Stated problem A
According to the Nebraska Highway 71 article, which agency maintains the highway?

____________________

- N-71 highlighted in red

Route information
- Maintained by NDOT
- Length: 170.12 mi (273.78 km)
- Existed: 1962–present

Major junctions
- South end: SH 71 south of Kimball
- I-80 south of Kimball US 30 in Kimball N-88 northeast of Harrisburg N-92 southeast of Scottsbluff US 26 east of Scottsbluff N-2 west of Hemingford US 20 in Crawford
- North end: N-2 / SD 71 northwest of Crawford

Location
- Country: United States
- State: Nebraska
- Counties: Kimball, Banner, Scotts Bluff, Sioux, Box Butte, Dawes

Highway system
- Nebraska State Highway System; Interstate; US; State; Link; Spur State Spurs; ; Recreation;
| ← N-70 |  | → US 73 |

= Nebraska Highway 71 =

State highway in Nebraska, U.S.

Nebraska Highway 71 is a highway in western Nebraska. Its southern terminus is at the Colorado border south of Kimball, as a continuation of Colorado State Highway 71. Its northern terminus is at the South Dakota border northwest of Crawford, where it continues as South Dakota Highway 71.

==Route description==
Nebraska Highway 71 begins south of Kimball at the Colorado border, where it continues from CO 71. It heads northward from Colorado, intersecting I-80 just to the south of Kimball. It then runs east, concurrently, with Interstate 80 to the next exit where it heads north as a by-pass along the eastern side of Kimball. Just before it passes over US 30 it has a junction with Link 53E which provides access to US 30. Further north, the highway meets NE 88 and runs concurrently northward with it for a couple of miles. N-71 splits off to the north at this point, heading to the northeast to bypass Gering. East of Gering, it intersects NE 92 and runs concurrently northward with it. A little to the north, N-71 and N-92 intersect with US 26, and run concurrently to the northwest along it, passing through Scottsbluff.

____________________

Stated problem B
Reproduce the listing word for word, starting with its first line and stopping after the line that contains "pink circle at (342, 194): moved 13 px left".

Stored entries
____________________

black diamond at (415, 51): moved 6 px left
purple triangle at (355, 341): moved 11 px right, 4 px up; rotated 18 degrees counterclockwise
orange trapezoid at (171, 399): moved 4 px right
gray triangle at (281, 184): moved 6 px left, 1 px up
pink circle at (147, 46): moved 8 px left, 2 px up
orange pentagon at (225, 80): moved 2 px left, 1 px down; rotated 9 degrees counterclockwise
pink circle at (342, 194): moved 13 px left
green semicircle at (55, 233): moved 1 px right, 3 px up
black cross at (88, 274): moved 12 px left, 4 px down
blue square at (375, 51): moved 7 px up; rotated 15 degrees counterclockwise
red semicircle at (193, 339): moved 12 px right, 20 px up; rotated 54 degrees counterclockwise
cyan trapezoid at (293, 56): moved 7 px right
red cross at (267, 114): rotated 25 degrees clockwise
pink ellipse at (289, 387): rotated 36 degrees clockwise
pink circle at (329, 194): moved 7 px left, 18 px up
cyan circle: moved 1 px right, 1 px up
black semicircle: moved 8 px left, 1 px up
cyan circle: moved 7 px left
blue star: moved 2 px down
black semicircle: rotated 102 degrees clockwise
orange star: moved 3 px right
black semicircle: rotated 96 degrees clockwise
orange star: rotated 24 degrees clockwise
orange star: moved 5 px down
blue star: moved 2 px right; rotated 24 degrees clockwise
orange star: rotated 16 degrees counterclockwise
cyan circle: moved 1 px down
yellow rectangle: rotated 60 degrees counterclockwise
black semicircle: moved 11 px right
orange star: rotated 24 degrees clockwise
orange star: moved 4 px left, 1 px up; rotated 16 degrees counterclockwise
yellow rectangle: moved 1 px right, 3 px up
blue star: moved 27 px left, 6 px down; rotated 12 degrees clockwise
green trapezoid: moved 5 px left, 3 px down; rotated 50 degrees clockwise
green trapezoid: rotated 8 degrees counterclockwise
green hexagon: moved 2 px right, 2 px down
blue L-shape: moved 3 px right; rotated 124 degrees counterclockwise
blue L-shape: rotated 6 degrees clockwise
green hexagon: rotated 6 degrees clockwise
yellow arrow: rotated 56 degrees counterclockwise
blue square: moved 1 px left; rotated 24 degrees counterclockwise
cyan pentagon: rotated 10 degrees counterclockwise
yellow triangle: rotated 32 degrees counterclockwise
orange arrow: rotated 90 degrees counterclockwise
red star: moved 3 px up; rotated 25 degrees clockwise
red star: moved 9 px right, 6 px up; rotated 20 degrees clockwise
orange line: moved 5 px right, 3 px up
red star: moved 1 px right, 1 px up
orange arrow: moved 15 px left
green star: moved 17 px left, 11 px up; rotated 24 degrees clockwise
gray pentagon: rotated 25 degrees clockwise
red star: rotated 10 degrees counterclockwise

____________________

Reply A
NDOT

Reply B
black diamond at (415, 51): moved 6 px left
purple triangle at (355, 341): moved 11 px right, 4 px up; rotated 18 degrees counterclockwise
orange trapezoid at (171, 399): moved 4 px right
gray triangle at (281, 184): moved 6 px left, 1 px up
pink circle at (147, 46): moved 8 px left, 2 px up
orange pentagon at (225, 80): moved 2 px left, 1 px down; rotated 9 degrees counterclockwise
pink circle at (342, 194): moved 13 px left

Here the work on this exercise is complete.